This Saint Patrick’s Day is a special anniversary for me, but I’ll get into that tomorrow. Today, I thought I’d take it a bit easy and show a few Saint Paddy’s Day themers from the New York Times database at XWordInfo.
We’ll start a bit subtle. Richard Chisholm’s long entries above—DUFFY’S TAVERN, FINNEGAN’S WAKE, GILLIGAN’S ISLAND, “MCNAMARA’S BAND,” and HOGAN’S HEROES—all kick off with possessives that feature names of Irish descent.

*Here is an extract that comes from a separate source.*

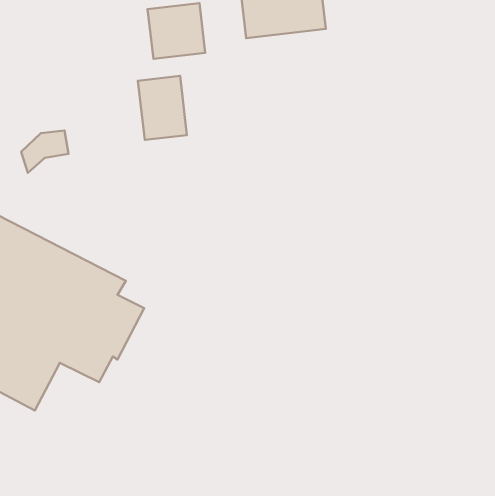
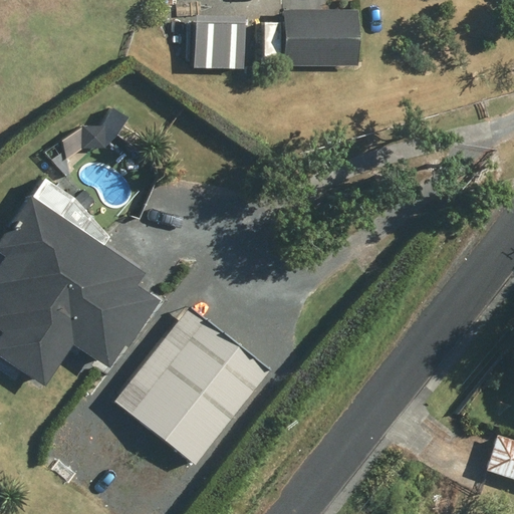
building: [138,76,187,140] -> none
building: none -> [115,307,266,462]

Same applies to the first names in AJ Sentara’s piece below:
In the Nancy Salomon and Bob Klahn classic below, four groups—ROBIN HOOD’S MEN, U.S. SOLDIERS, GIRL SCOUTS, and DARTMOUTH FANS—are clued as “Thieves in green,” “Fighters in green,” “Cookie sellers in green,” and “Ivy League rooters in green,” respectively.

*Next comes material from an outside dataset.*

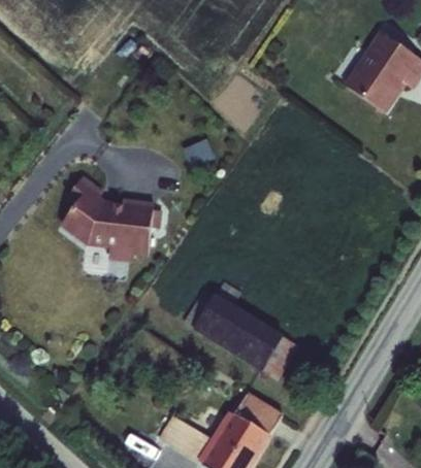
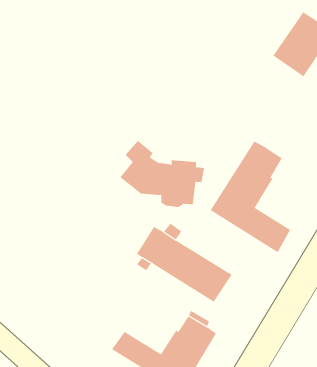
building: [61,178,162,259] -> [120,140,205,208]
building: none -> [210,141,291,253]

Peter Gordon’s rebus from a couple of years earlier explores a lot of “green” possibilities from pop culture. A few entries are a bit dated today, such as WEARING OF THE GREEN (a novel) and “THE GREEN, GREEN GRASS OF HOME” (a song), both from the 1960s, and THE GREEN HAT, a book from the 1920s. But it’s easy to Monday-morning-quarterback a project like this—I could say I’d put in GREEN LANTERN and THE GREENHOUSE EFFECT instead, but I know how challenging it is to just pack in so many entries of varying sizes here.
Makes me miss the green pens I used to use as a teenager.
Tapadh leibh airson an
Rannsachadh tòimhseachan crois-fhacal Èireannach!